Ultimately it could be of use to clinicians and diagnosticians, allowing complete visualization of tissue biopsies instead of more traditional two-dimensional histological slices.

CAREER awards also support educational components, and Mayerich said that in addition to proving useful in educating the next generation of biomedical professionals, he will be working with St. Mary’s, a nearby pre-kindergarten through sixth grade school, to design and test a browsable atlas that can be used for K-12 programs by integrating a virtual reality platform for visualization.

ROSE FAGHIH: NSF CAREER AWARD WINNER

By Laurie Fickman

Rose Faghih
Rose Faghih

As schools and universities around the globe pivot to online teaching, and millions of students stare at screens during their school day, it is hard to imagine a personalized learning experience. But UH assistant professor of electrical and computer engineering, Rose Faghih, sees it differently, and it all starts with students wearing smartwatches that deliver information about their emotional and cognitive states.

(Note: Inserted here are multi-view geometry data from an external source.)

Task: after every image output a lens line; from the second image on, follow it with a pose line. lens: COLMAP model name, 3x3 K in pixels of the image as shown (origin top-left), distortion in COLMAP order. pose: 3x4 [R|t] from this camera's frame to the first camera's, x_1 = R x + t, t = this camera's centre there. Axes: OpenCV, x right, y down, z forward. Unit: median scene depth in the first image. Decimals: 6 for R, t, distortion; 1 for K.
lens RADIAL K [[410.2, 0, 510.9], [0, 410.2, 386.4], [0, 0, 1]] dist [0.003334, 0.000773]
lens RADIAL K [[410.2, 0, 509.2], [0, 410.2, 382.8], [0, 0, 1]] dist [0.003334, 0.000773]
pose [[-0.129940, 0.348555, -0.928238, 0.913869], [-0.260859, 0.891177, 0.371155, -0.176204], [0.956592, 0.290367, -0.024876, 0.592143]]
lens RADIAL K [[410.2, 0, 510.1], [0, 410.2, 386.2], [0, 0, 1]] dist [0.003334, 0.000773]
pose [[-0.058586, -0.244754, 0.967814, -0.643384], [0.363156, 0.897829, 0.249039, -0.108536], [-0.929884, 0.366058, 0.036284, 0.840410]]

“Say a student has been watching an online video for eight minutes and has become disengaged; if we can track that, we could automatically pause the video for that student and give them a short quiz to make sure they’re keeping engaged,” said Faghih. The ability to react individually to a student in that manner will be made possible through closed loop brain-aware wearable architecture, currently lacking in common smartwatches.

For her proposal to create algorithms that deliver that kind of information about brain states, Faghih earned one of the most prestigious awards given by the National Science Foundation, the Faculty Early Career Development (CAREER) Award. It supports faculty early in their career who the NSF believes will eventually serve as academic role models in research and education, and lead advances in their fields. The five-year award, worth $525,000, was given to Faghih for her project called MINDWATCH, an acronym for Multimodal Intelligent Noninvasive brain state Decoder for Wearable AdapTive Closed-loop arcHitectures.

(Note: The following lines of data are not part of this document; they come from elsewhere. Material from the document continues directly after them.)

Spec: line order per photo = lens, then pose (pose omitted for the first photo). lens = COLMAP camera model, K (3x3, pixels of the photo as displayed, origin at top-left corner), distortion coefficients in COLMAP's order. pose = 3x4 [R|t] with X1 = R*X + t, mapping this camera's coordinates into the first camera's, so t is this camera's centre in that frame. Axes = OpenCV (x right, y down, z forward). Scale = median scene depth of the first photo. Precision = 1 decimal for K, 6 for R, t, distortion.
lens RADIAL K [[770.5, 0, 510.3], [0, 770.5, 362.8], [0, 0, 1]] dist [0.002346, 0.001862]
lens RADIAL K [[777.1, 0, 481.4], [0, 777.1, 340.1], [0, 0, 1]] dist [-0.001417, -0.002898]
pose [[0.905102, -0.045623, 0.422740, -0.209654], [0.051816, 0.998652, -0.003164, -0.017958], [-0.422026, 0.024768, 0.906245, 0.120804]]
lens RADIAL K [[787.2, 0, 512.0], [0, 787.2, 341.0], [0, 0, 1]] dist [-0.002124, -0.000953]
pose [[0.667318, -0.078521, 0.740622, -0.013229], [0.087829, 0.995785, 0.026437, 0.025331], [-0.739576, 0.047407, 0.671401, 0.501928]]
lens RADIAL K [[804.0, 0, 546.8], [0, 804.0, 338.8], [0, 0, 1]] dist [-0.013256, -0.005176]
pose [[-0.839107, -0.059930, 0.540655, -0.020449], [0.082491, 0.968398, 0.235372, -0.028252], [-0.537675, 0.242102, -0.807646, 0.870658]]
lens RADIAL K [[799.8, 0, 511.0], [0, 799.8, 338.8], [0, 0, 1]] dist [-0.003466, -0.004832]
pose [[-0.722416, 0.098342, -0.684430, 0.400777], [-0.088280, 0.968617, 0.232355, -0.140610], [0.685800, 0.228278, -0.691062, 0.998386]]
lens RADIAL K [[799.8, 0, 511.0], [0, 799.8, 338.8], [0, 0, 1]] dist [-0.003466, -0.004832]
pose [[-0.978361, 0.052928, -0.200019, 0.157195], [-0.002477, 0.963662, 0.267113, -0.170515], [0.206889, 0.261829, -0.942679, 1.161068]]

Faghih’s signal processing and control algorithms, or infrastructure, for a wearable device delivers information on three types of brain states — stress, cognitive engagement (or boredom) and cognitive learning, based on multiple signals from the wearer including sweat response, respiration, cardiac function and temperature. 

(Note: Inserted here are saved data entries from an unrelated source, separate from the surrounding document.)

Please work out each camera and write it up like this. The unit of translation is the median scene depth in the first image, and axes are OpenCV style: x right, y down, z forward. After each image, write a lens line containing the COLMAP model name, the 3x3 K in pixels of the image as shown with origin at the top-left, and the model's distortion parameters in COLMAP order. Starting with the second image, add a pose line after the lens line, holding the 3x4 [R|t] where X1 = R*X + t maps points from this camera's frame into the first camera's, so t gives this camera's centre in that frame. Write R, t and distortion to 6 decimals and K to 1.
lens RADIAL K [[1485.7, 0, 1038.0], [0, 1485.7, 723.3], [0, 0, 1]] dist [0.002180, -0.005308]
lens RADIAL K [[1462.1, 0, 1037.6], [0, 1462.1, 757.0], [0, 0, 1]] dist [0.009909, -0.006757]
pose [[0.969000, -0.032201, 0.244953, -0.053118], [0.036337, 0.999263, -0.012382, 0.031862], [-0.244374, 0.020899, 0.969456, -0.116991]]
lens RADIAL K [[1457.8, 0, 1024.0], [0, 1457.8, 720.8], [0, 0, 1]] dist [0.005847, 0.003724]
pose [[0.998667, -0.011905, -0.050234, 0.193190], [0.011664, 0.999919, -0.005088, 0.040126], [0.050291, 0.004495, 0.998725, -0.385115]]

Faghih calls it a navigation system for the brain. “It overcomes the barriers to achieving brain-aware wearables by pioneering a transformative system-theoretic computational toolset for noninvasive closed-loop wearable architectures that monitor and modulate brain function without needing neural recordings,” said Faghih. In other words, judging brain states has never been so easy; not needed is electroencephalogram (EEG) testing and monitoring, in which electrodes are attached to the scalp or a cap to measure brain activity.

The potential applications for the closed loop technology are endless.

“Another application can be for the elderly. If they are home alone, and they are not engaged, or they are depressed, the algorithm can detect it in a smart home setting and then change the frequency or color of light in their home, or start playing music in the background so they become engaged again,” said Faghih, who will be testing the smart light and music system in her lab. 

Success for Faghih seems to have no end in sight, as she has continued to pull in accolades since her CAREER award was granted. Faghih was recognized by the Institute of Electrical and Electronics Engineers' Women in Engineering Magazine, with a feature in its June issue. The article, “Women to Watch — The New Face of Engineering: Faghih Is Applying Her Research to Make an Impact on People's Lives,” is available on the IEEE Xplore website. 

Most recently, Faghih was named to MIT Technology Review's prestigious annual list of Innovators Under 35, in the category of visionary.